§ **Document text**:
_ _ _ _ _
Count number of classes in a semantic segmented image - python

I have an image that is the output of a semantic segmentation algorithm, for example this one
I looked online and tried many pieces of code but none worked for me so far.
It is clear to the human eye that there are 5 different colors in this image: blue, black, red, and white.
I am trying to write a script in python to analyze the image and return the number of colors present in the image but so far it is not working. There are many pixels in the image which contain values that are a mixture of the colors above.
The code I am using is the following but I would like to understand if there is an easier way in your opinion to achieve this goal.
I think that I need to implement some sort of thresholding that has the following logic:
Is there a similar color to this one? if yes, do not increase the count of colors
Is this color present for more than N pixels? If not, do not increase the count of colors.
from PIL import Image
imgPath = "image.jpg"
img = Image.open(imgPath)
uniqueColors = set()
w, h = img.size
for x in range(w):
for y in range(h):
pixel = img.getpixel((x, y))
uniqueColors.add(pixel)
totalUniqueColors = len(uniqueColors)
print(totalUniqueColors)
print(uniqueColors)
Thanks in advance!

I solved my issue and I am now able to count colors in images coming from a semantic segmentation dataset (the images must be in .png since it is a lossless format).
Below I try to explain what I have found in the process for a solution and the code I used which should be ready to use (you need to just change the path to the images you want to analyze).
I had two main problems.
The first problem of the color counting was the format of the image. I was using (for some of the tests) .jpeg images that compress the image.
Therefore from something like this
If I would zoom in the top left corner of the glass (marked in green) I was seeing something like this
Which obviously is not good since it will introduce many more colors than the ones "visible to the human eye"
Instead, for my annotated images I had something like the following
If I zoom in the saddle of the bike (marked in green) I had something like this
The second problem was that I did not convert my image into an RGB image.
This is taken care in the code from the line:
img = Image.open(filename).convert('RGB')
The code is below. For sure it is not the most efficient but for me it does the job. Any suggestion to improve its performance is appreciated
import numpy as np
from PIL import Image
import argparse
import os
debug = False
def main(data_dir):
print("This small script allows you to count the number of different colors in an image")
print("This code has been written to count the number of classes in images from a semantic segmentation dataset")
print("Therefore, it is highly recommended to run this code on lossless images (such as .png ones)")
print("Images are being loaded from: {}".format(data_dir))
directory = os.fsencode(data_dir)
interesting_image_format = ".png"
# I will put in the variable filenames all the paths to the images to be analyzed
filenames = []
for file in os.listdir(directory):
filename = os.fsdecode(file)
if filename.endswith(interesting_image_format):
if debug:
print(os.path.join(directory, filename))
print("Analyzing image: {}".format(filename))
filenames.append(os.path.join(data_dir, filename))
else:
if debug:
print("I am not doing much here...")
_ _ _ _ _
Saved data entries
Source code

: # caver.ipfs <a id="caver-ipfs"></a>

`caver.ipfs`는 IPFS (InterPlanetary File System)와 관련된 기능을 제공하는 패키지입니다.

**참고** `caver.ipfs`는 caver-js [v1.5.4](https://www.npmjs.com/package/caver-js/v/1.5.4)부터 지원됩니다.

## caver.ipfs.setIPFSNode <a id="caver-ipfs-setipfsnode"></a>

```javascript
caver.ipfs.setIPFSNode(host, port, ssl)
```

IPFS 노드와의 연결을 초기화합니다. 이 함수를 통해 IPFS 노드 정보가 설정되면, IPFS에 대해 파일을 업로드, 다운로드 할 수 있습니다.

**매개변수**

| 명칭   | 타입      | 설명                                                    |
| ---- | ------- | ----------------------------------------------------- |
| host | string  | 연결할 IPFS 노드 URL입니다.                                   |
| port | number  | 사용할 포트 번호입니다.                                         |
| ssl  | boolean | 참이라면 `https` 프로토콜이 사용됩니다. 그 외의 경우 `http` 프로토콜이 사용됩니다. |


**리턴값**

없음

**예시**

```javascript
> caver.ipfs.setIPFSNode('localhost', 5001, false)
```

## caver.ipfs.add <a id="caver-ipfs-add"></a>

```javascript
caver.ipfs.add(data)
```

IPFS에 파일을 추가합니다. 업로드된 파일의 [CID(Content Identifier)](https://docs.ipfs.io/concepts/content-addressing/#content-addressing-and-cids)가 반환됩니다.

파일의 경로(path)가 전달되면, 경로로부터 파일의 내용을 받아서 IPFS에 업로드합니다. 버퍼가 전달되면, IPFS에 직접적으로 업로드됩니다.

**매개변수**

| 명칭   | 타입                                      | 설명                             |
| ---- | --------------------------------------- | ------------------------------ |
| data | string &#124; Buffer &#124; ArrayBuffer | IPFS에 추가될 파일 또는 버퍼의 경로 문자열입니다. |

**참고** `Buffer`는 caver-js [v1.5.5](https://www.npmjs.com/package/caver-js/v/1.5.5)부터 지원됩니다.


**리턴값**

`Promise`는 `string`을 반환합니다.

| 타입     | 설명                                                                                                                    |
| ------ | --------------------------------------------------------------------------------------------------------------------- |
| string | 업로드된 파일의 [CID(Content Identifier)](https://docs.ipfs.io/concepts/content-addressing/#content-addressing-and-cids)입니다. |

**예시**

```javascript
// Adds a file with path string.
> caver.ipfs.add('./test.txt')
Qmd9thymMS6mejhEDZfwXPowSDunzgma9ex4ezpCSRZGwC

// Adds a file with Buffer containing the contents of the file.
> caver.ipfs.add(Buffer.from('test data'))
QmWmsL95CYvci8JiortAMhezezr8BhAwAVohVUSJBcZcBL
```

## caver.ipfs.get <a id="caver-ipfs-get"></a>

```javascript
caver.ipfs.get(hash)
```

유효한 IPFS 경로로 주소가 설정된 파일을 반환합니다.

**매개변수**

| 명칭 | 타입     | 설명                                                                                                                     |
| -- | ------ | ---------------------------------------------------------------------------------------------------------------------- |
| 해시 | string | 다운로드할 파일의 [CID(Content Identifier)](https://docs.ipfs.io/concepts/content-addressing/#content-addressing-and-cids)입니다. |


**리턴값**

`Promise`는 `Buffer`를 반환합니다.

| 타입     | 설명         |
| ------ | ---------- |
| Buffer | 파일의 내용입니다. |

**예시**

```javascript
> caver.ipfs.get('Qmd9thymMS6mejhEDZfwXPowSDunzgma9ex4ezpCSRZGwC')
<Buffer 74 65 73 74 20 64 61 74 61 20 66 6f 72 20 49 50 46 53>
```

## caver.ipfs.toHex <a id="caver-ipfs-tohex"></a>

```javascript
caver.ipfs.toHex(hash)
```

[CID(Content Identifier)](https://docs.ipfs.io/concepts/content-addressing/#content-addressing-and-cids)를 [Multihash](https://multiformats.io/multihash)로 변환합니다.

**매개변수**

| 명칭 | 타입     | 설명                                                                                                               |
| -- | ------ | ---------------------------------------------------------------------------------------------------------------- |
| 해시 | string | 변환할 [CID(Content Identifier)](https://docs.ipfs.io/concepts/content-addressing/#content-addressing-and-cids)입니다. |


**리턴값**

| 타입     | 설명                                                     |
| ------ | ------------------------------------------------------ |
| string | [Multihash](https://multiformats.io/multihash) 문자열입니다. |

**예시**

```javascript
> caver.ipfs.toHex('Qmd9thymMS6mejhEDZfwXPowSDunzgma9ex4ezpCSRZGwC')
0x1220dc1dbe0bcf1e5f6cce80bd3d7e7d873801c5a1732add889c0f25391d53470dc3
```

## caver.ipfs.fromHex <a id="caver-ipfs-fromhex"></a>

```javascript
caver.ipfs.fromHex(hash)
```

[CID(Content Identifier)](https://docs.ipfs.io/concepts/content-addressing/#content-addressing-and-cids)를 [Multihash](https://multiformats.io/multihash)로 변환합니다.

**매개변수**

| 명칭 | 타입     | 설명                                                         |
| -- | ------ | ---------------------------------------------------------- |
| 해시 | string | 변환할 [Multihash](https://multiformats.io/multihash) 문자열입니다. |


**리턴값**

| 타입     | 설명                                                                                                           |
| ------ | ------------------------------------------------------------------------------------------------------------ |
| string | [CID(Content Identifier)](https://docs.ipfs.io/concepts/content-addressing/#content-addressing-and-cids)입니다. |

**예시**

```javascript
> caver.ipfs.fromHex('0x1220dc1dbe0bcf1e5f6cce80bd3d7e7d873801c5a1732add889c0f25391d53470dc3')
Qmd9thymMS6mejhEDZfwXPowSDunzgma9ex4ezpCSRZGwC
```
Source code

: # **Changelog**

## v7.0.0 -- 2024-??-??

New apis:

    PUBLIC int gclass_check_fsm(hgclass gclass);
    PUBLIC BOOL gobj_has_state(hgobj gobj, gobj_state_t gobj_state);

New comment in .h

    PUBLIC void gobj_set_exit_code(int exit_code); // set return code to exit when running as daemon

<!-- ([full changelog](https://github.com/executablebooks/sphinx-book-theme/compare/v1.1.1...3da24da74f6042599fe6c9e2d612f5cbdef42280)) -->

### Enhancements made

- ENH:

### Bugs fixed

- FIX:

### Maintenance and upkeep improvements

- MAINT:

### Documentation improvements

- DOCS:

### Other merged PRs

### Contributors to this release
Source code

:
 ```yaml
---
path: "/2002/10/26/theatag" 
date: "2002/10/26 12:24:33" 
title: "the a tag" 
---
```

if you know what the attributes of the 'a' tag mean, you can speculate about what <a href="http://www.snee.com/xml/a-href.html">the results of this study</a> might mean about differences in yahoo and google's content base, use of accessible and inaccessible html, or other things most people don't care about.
_ _ _ _ _
§ **Exercise instructions**:
Why must the images be .png files, according to the text on counting classes in a segmented image?

§ **Output**:
Because .png is a lossless format.